'Overnight success' in line for Desmond Elliott prize
An unemployed civil servant who sparked a bidding war with his first novel is one of three debut novelists up for the Desmond Elliott Prize.
Stephen Kelman is nominated for Pigeon English, which tells of a young boy living on a rough London estate.
Two other novels, both by journalists, are also in contention for the prize, named in honour of the distinguished late publisher and literary agent.
They are Boxer, Beetle by Ned Beauman and Saraswati Park by Anjali Joseph.
London-based Beauman has written for Dazed and Confused and The Guardian, while Joseph was once commissioning editor of Elle's Indian magazine.
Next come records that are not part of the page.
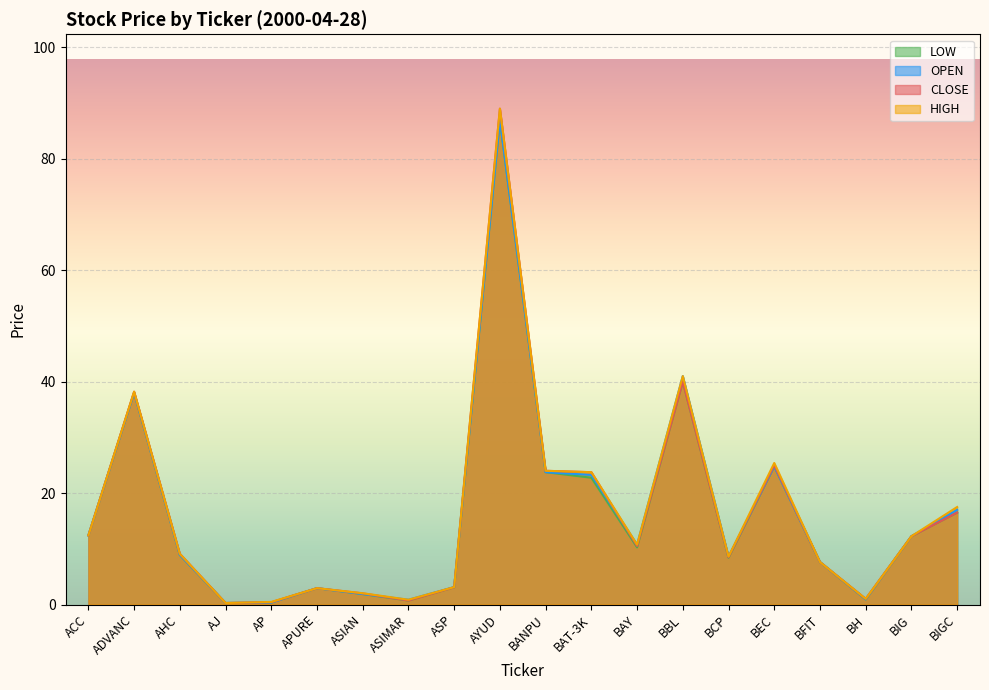

Which series changed the most between ACC and ASIAN?

LOW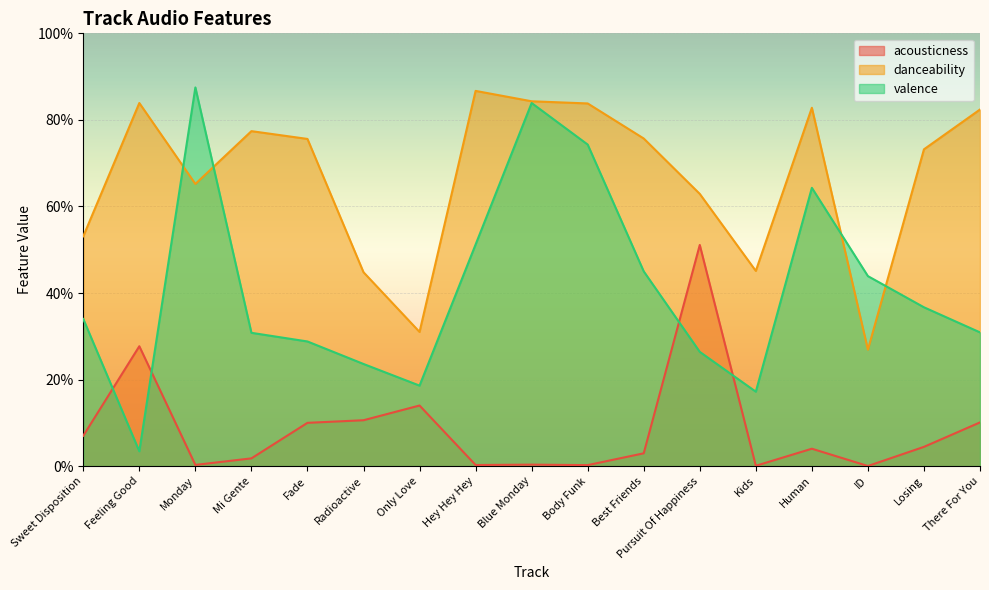

List the series in order of their peak value, lowest first.

acousticness, danceability, valence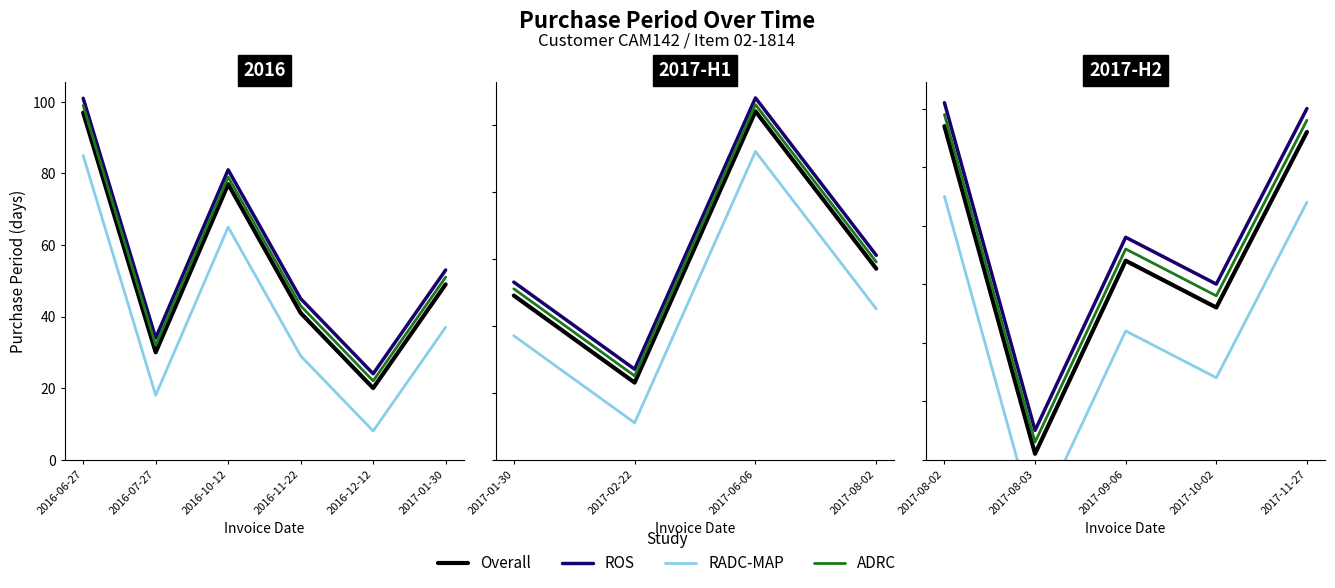

The ADRC series shows 19 at 2017-11-27. True or false?

False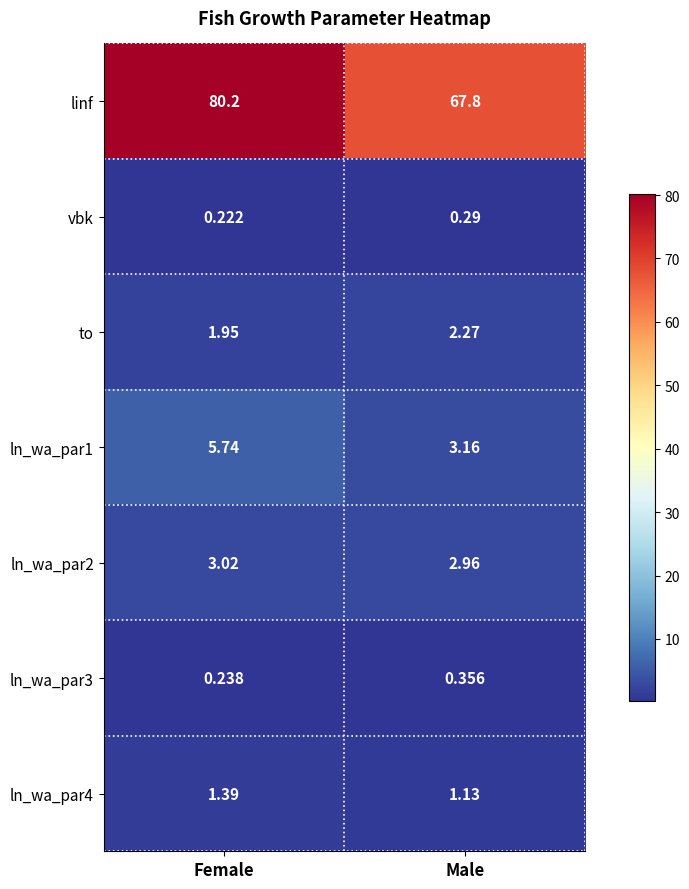

What is the total value across all series at Female?

92.8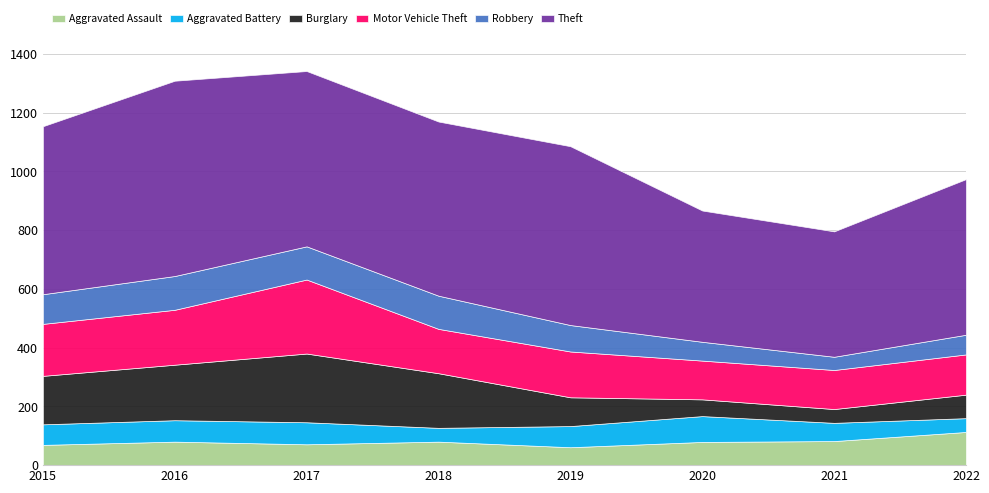

What is the value of the Robbery point at the 1st from the left?

101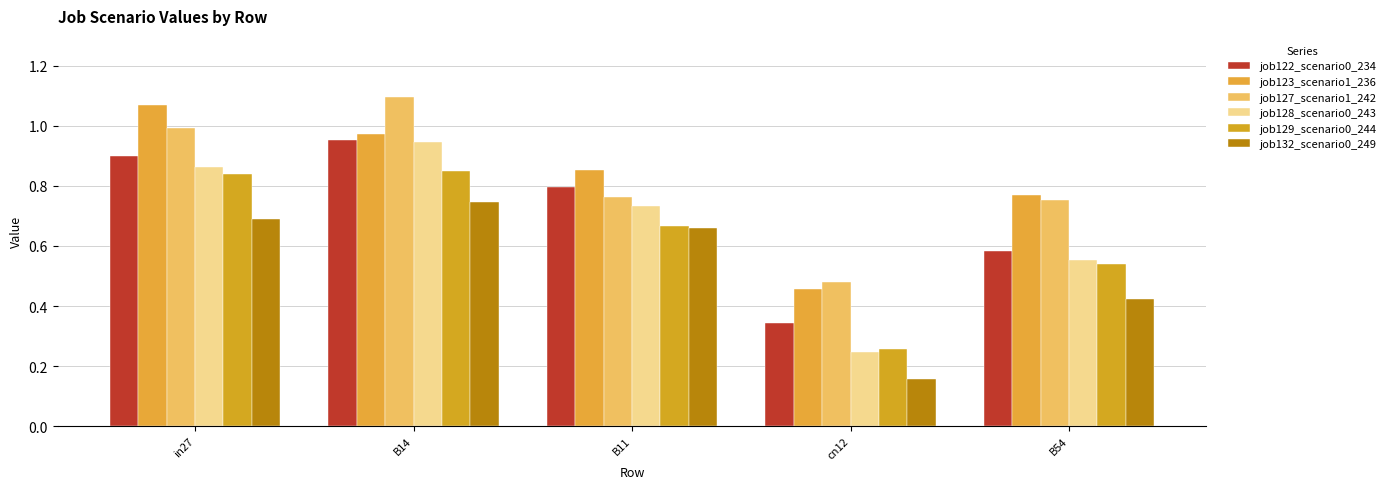

Count the number of data series in this chart.

6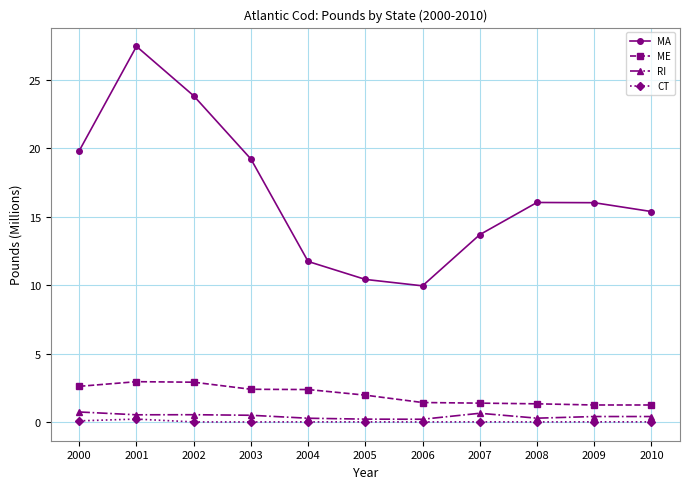

What is the difference between the MA values at 2007 and 2005?

3.3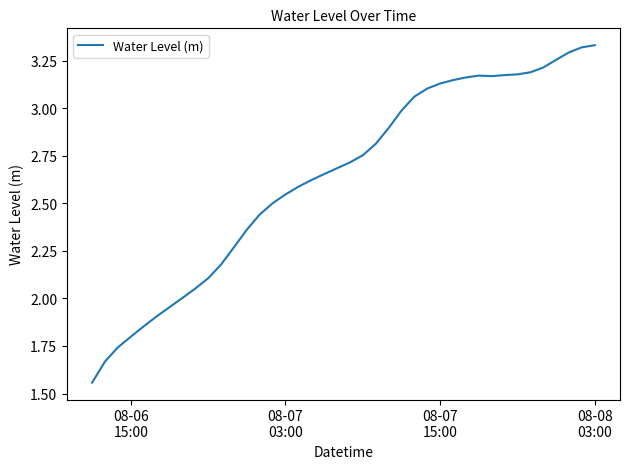

What is the difference between the maximum and minimum values?

1.8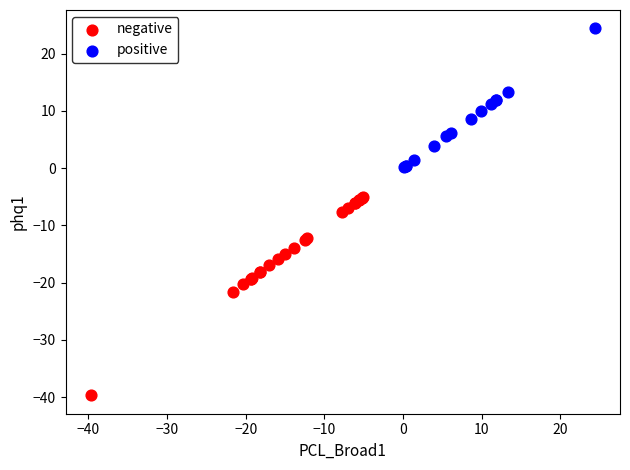

What are all the series names shown in the legend?

negative, positive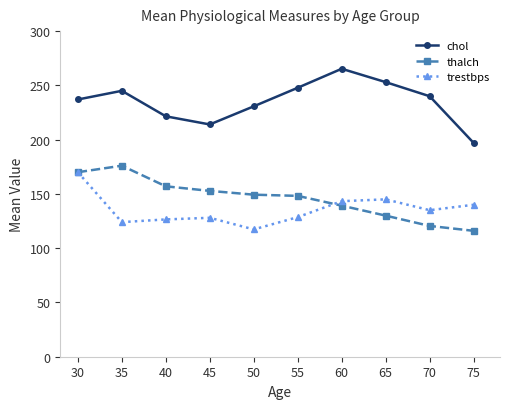

What is the average value of the chol series?

235.1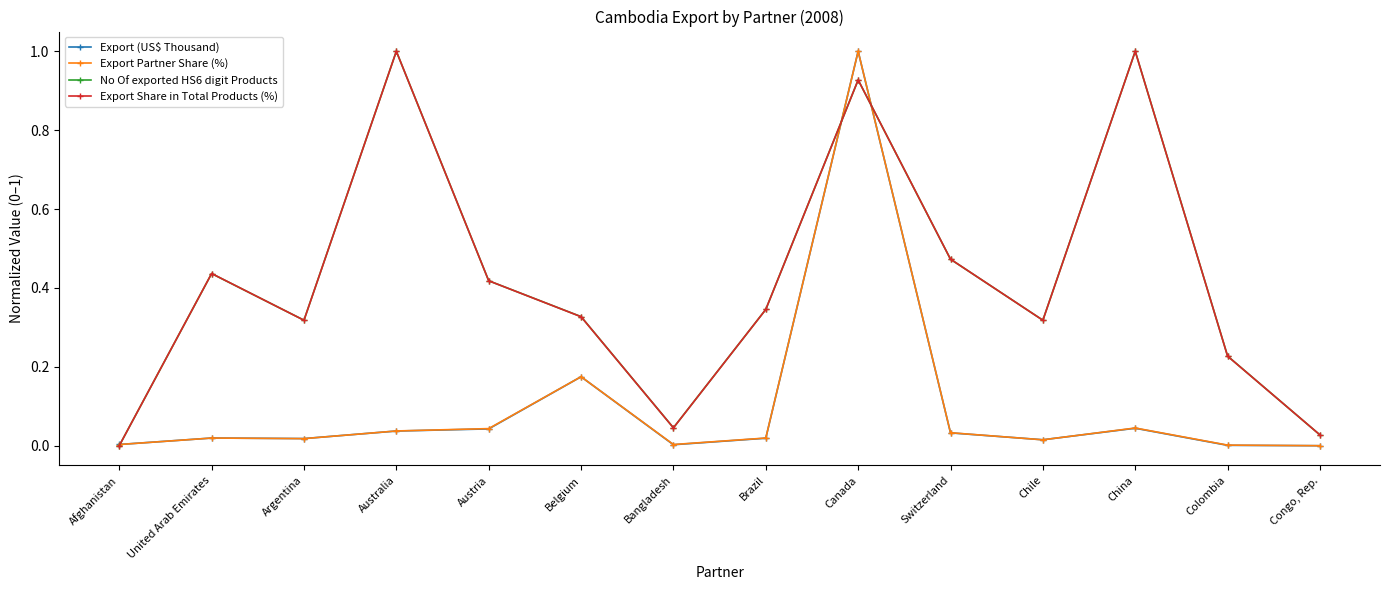

What is the label of the 13th point from the right?

United Arab Emirates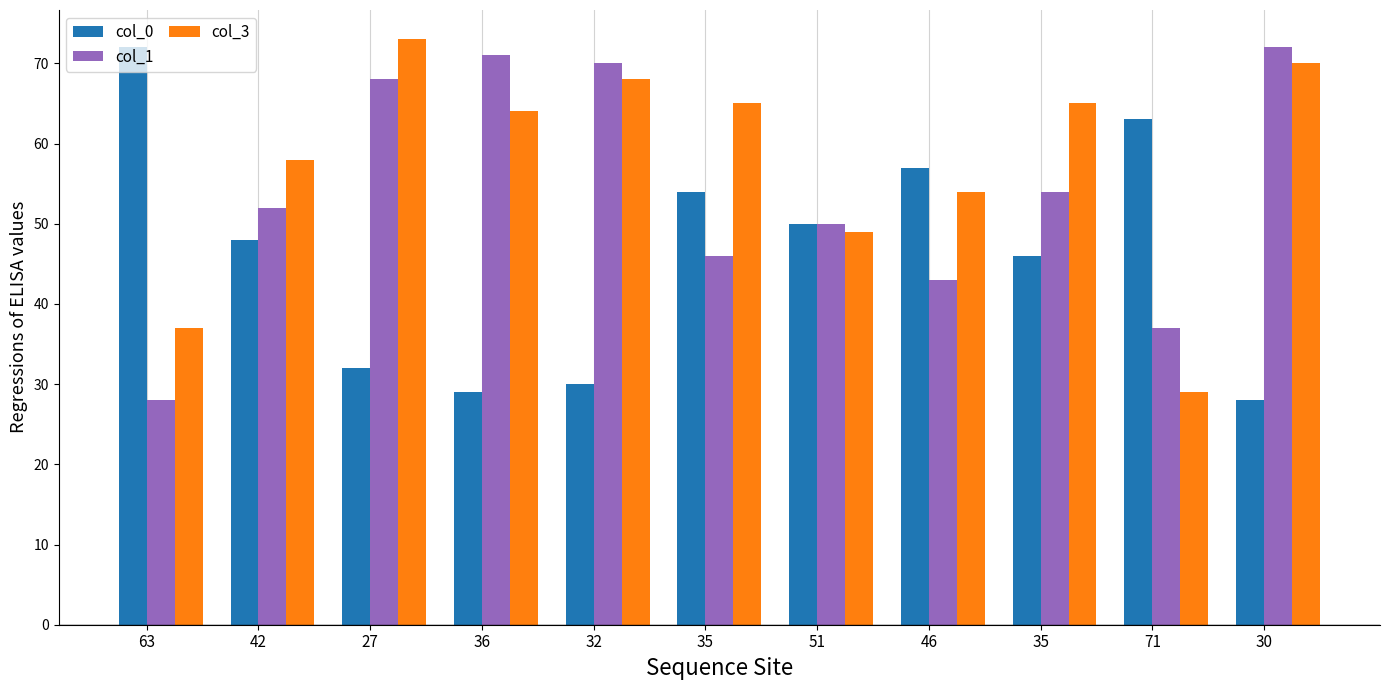

How many data points does each series have?

11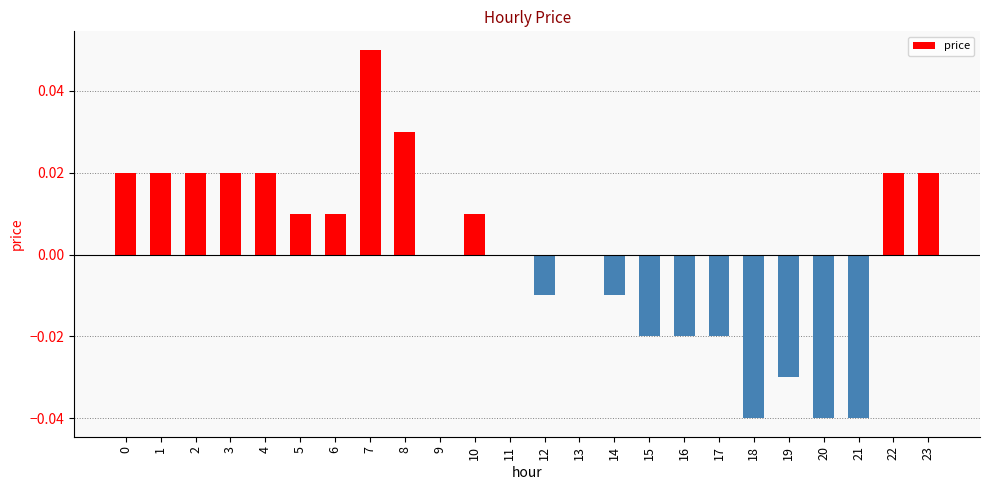

Count the values in the range 0 to 1.

15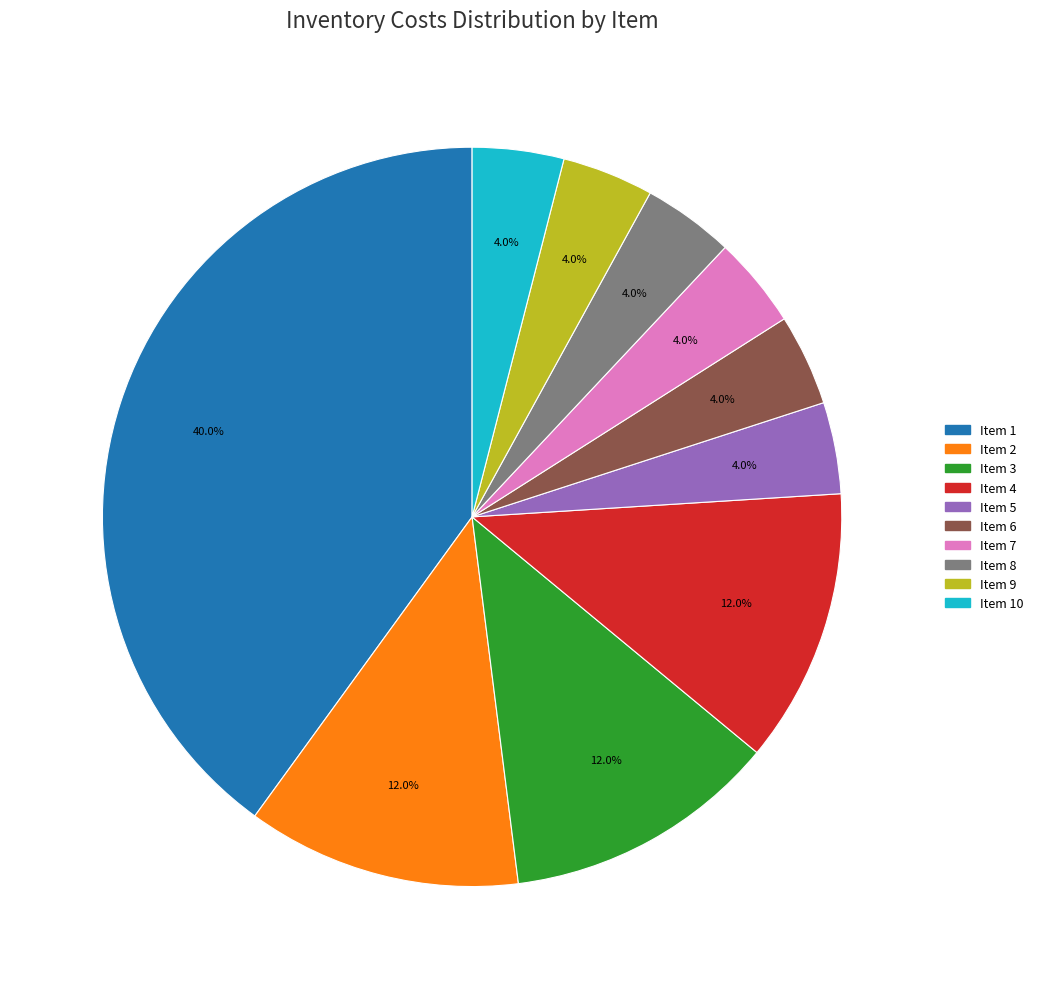

How many slices are in this pie chart?

10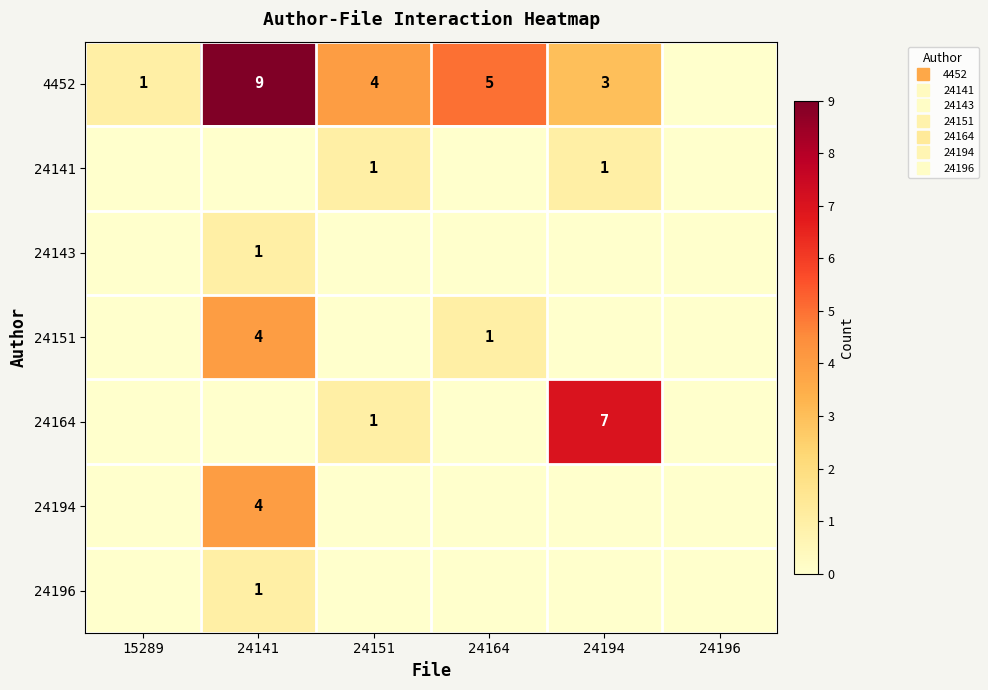

Which series has the largest total across all categories?

4452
Alternating between the 1930s and the present, Boxer, Beetle tells a complex story involving Nazism, eugenics and selective breeding.
Set in the suburbs of Mumbai, Saraswati Park tells of a married couple and the 19-year-old nephew who comes to live with them.
Broadcaster Edward Stourton, who chairs this year's judging panel, said the shortlisted books "stood out for very different reasons".
"Anyone who enjoys contemporary fiction should read them all," he added.
Pigeon English was the subject of a bidding war between 12 of the country's top publishers, resulting in a six-figure advance, international sales and a two-book deal.
It tells the story of 11-year-old Ghanaian immigrant Harri, caught up in gang warfare on a south London estate.
Last year's prize went to Ali Shaw, a former bookseller from Dorset who spent almost five years writing his debut novel, The Girl with Glass Feet.